Some useful scripts for sc5Pseq project. Not everyone is well tested. 😀

1. stat_base_content.py

Description

This script calculates and plots base frequencies from a FASTQ file. It can generate an interactive HTML plot. It can also specify base positions of interest.

Requirements

It could run in python2+ and python3+ enviroment, but need some libraries.

pip3 install pandas matplotlib plotly Bio argparse gzip os

Usage:

usage: stat_base_content.py [-h] [-i INPUT_FILE] [-a TABLE_INPUT] -o OUTPUT_PREFIX
                            [-n NUM_BASES] [-s POS [POS ...]]
                            [-sp SPECIFIC_OUTPUT_PREFIX] [--interactive]
                            [--add_percentage]
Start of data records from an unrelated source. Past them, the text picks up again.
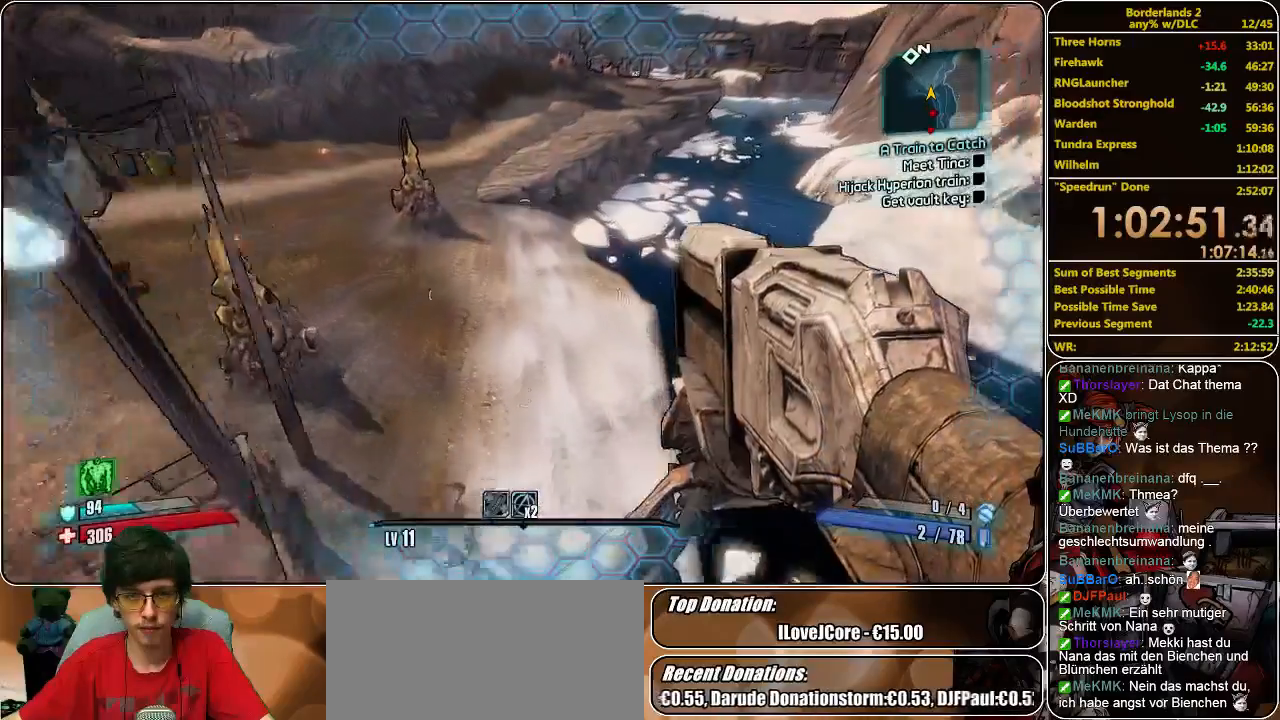
{"keys": ["shift", "w"], "mouse": [], "events": []}
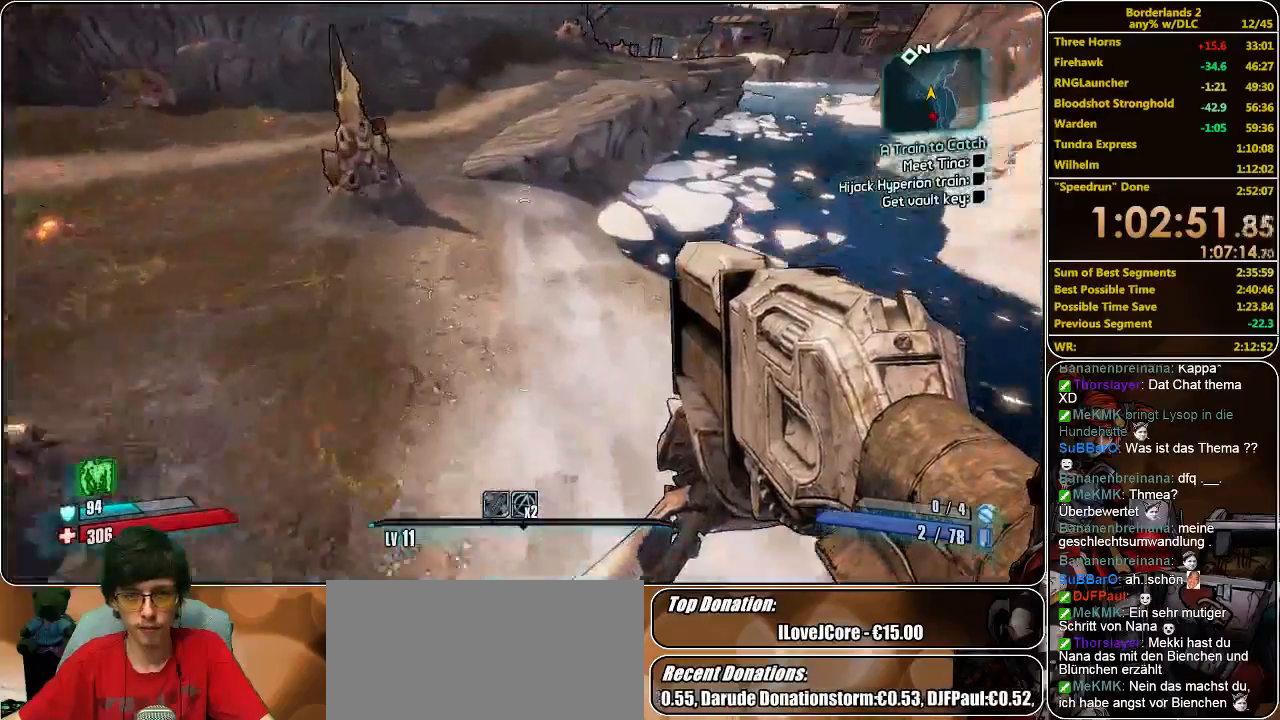
{"keys": ["shift", "w"], "mouse": [], "events": []}
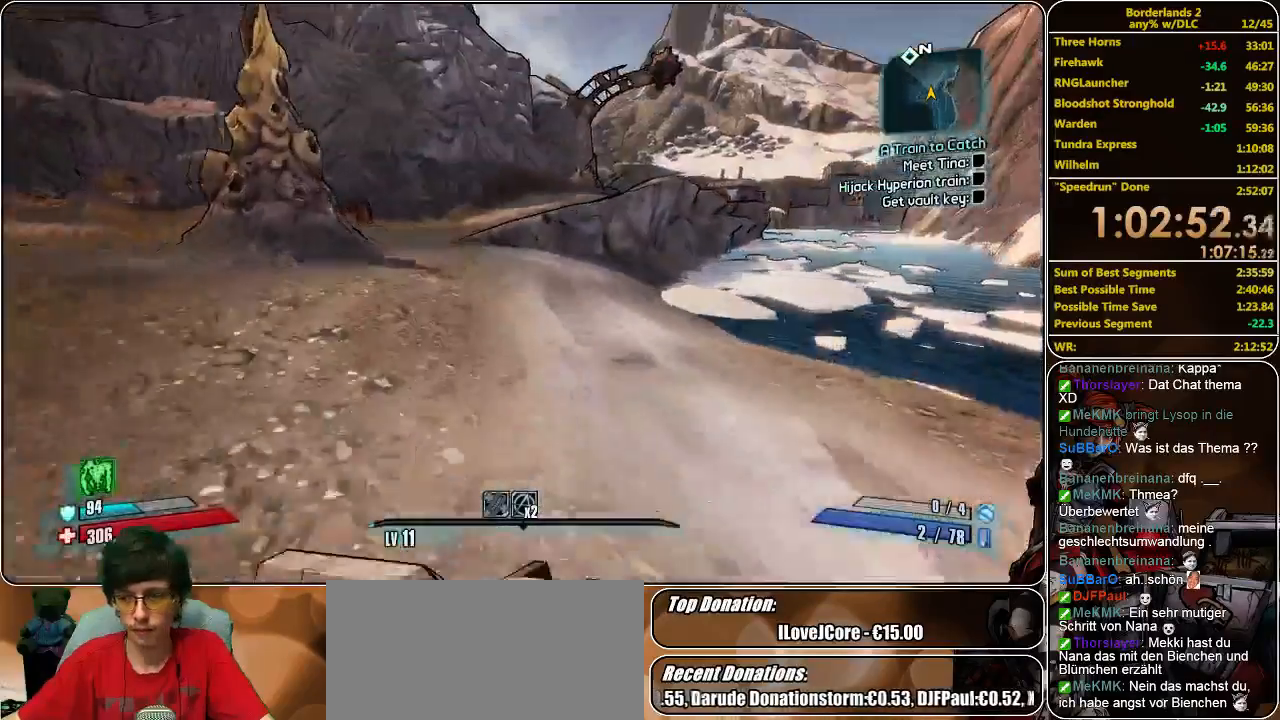
{"keys": ["w"], "mouse": [], "events": [[233, "shift", "up"]]}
Calculate and plot base frequencies in a FASTQ file or from an existing CSV table.

options:
  -h, --help            show this help message and exit
  -i INPUT_FILE, --input_file INPUT_FILE
                        Path to the FASTQ file, support .gz
  -a TABLE_INPUT, --table_input TABLE_INPUT
                        Path to an existing base frequencies table to use as input
                        instead of a FASTQ file.
  -o OUTPUT_PREFIX, --output_prefix OUTPUT_PREFIX
                        Output file name prefix.
  -n NUM_BASES, --num_bases NUM_BASES
                        Number of bases to analyze (default: 85).
  -s POS [POS ...], --specific_positions POS [POS ...]
                        Specific base positions or range to analyze (e.g., -s 10 15)
  -sp SPECIFIC_OUTPUT_PREFIX, --specific_output_prefix SPECIFIC_OUTPUT_PREFIX
                        Output file name prefix for specific positions plot.
  --interactive         Generate an interactive HTML plot.
  --add_percentage      Add percentage labels to the static image.

Example

    module load python #(python/3.12.1)  
    - To analyze a FASTQ file and generate output files:  
        python script.py -i example.fastq -o output_prefix  
    - Specify bases at specific positions, generate dynamic interactive HTML, and add base percentage to PNG:  
        python script.py -i example.fastq -o output_prefix -s 8 16 --interactive --add_percentage -sp special_output_prefix  
    - Generate plots directly from an existing CSV table:  
        python script.py --table_input existing_frequencies.csv -o output_prefix --interactive  

2. star_format.py

Description

Parses the .final.out file and extracts the relevant information from the STAR alignment result.

Usage:

python star_format.py DirectoryPath OutputName

3. star_plot.py

Description

Easily plot the format mapping stat results from STAR. It can generate bar plot and interactive html to easy compare the mulit samples. You could also specify the features you interest to plot.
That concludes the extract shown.